Your objective
Render every line of the records below as a JSON list of strings, one string per line, and leave out any blank lines.

Stored records
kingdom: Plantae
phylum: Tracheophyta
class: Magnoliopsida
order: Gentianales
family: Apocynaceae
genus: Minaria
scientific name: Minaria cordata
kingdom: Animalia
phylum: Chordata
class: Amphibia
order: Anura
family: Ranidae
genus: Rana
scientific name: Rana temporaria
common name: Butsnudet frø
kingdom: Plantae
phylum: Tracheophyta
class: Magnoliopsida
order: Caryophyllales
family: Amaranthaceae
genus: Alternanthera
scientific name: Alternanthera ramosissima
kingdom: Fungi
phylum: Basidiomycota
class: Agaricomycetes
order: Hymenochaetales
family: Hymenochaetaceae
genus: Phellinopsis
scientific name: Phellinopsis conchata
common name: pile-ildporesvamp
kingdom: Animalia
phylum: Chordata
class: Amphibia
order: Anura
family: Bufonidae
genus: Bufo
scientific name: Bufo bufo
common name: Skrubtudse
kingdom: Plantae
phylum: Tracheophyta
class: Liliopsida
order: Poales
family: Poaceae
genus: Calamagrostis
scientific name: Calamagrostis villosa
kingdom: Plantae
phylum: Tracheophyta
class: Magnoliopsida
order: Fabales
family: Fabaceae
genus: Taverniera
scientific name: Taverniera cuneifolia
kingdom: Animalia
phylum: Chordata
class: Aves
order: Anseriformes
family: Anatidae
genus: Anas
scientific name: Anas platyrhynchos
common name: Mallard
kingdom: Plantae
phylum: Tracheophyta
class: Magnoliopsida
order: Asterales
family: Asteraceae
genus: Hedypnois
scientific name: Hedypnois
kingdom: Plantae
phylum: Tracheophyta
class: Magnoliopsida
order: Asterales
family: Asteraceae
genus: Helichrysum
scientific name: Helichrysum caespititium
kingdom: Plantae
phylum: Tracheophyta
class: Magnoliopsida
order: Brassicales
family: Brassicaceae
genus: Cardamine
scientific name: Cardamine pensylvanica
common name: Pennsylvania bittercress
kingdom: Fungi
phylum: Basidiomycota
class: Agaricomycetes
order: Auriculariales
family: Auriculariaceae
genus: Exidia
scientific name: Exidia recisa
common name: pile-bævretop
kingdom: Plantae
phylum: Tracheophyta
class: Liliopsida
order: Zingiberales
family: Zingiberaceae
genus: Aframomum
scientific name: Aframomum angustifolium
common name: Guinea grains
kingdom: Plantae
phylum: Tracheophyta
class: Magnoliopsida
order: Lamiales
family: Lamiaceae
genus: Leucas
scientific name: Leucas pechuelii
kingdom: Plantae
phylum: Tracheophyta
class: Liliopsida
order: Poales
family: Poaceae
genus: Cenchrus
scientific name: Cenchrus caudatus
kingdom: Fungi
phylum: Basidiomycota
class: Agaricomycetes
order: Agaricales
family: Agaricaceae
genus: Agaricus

Task solution
[
  "kingdom: Plantae",
  "phylum: Tracheophyta",
  "class: Magnoliopsida",
  "order: Gentianales",
  "family: Apocynaceae",
  "genus: Minaria",
  "scientific name: Minaria cordata",
  "kingdom: Animalia",
  "phylum: Chordata",
  "class: Amphibia",
  "order: Anura",
  "family: Ranidae",
  "genus: Rana",
  "scientific name: Rana temporaria",
  "common name: Butsnudet frø",
  "kingdom: Plantae",
  "phylum: Tracheophyta",
  "class: Magnoliopsida",
  "order: Caryophyllales",
  "family: Amaranthaceae",
  "genus: Alternanthera",
  "scientific name: Alternanthera ramosissima",
  "kingdom: Fungi",
  "phylum: Basidiomycota",
  "class: Agaricomycetes",
  "order: Hymenochaetales",
  "family: Hymenochaetaceae",
  "genus: Phellinopsis",
  "scientific name: Phellinopsis conchata",
  "common name: pile-ildporesvamp",
  "kingdom: Animalia",
  "phylum: Chordata",
  "class: Amphibia",
  "order: Anura",
  "family: Bufonidae",
  "genus: Bufo",
  "scientific name: Bufo bufo",
  "common name: Skrubtudse",
  "kingdom: Plantae",
  "phylum: Tracheophyta",
  "class: Liliopsida",
  "order: Poales",
  "family: Poaceae",
  "genus: Calamagrostis",
  "scientific name: Calamagrostis villosa",
  "kingdom: Plantae",
  "phylum: Tracheophyta",
  "class: Magnoliopsida",
  "order: Fabales",
  "family: Fabaceae",
  "genus: Taverniera",
  "scientific name: Taverniera cuneifolia",
  "kingdom: Animalia",
  "phylum: Chordata",
  "class: Aves",
  "order: Anseriformes",
  "family: Anatidae",
  "genus: Anas",
  "scientific name: Anas platyrhynchos",
  "common name: Mallard",
  "kingdom: Plantae",
  "phylum: Tracheophyta",
  "class: Magnoliopsida",
  "order: Asterales",
  "family: Asteraceae",
  "genus: Hedypnois",
  "scientific name: Hedypnois",
  "kingdom: Plantae",
  "phylum: Tracheophyta",
  "class: Magnoliopsida",
  "order: Asterales",
  "family: Asteraceae",
  "genus: Helichrysum",
  "scientific name: Helichrysum caespititium",
  "kingdom: Plantae",
  "phylum: Tracheophyta",
  "class: Magnoliopsida",
  "order: Brassicales",
  "family: Brassicaceae",
  "genus: Cardamine",
  "scientific name: Cardamine pensylvanica",
  "common name: Pennsylvania bittercress",
  "kingdom: Fungi",
  "phylum: Basidiomycota",
  "class: Agaricomycetes",
  "order: Auriculariales",
  "family: Auriculariaceae",
  "genus: Exidia",
  "scientific name: Exidia recisa",
  "common name: pile-bævretop",
  "kingdom: Plantae",
  "phylum: Tracheophyta",
  "class: Liliopsida",
  "order: Zingiberales",
  "family: Zingiberaceae",
  "genus: Aframomum",
  "scientific name: Aframomum angustifolium",
  "common name: Guinea grains",
  "kingdom: Plantae",
  "phylum: Tracheophyta",
  "class: Magnoliopsida",
  "order: Lamiales",
  "family: Lamiaceae",
  "genus: Leucas",
  "scientific name: Leucas pechuelii",
  "kingdom: Plantae",
  "phylum: Tracheophyta",
  "class: Liliopsida",
  "order: Poales",
  "family: Poaceae",
  "genus: Cenchrus",
  "scientific name: Cenchrus caudatus",
  "kingdom: Fungi",
  "phylum: Basidiomycota",
  "class: Agaricomycetes",
  "order: Agaricales",
  "family: Agaricaceae",
  "genus: Agaricus"
]